▶ Goal of the exercise
Count how many lines of the data include the string "back", then say that number and stop.

▶ Data supplied
((

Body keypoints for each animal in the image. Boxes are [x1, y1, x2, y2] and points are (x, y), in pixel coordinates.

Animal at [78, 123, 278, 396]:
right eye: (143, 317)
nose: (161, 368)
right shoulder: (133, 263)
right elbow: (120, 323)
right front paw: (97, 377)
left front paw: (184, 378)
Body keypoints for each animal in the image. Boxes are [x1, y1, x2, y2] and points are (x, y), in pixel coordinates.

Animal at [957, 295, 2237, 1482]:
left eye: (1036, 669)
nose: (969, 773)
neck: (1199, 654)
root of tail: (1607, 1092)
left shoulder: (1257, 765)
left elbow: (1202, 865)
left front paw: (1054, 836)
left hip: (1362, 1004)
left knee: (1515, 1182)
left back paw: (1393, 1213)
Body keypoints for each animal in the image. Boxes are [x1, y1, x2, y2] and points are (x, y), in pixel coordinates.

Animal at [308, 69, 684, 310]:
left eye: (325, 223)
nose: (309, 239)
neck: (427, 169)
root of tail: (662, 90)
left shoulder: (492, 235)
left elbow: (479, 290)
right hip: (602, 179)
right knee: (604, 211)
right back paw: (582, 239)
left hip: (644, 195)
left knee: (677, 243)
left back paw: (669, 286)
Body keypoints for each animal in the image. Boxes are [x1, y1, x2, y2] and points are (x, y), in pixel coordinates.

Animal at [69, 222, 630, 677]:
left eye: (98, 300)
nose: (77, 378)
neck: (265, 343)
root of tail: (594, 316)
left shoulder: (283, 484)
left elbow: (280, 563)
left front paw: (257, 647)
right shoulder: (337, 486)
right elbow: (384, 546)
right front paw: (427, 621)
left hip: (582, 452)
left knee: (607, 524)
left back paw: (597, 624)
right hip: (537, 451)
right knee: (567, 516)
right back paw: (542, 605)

))

▶ Completed exercise
5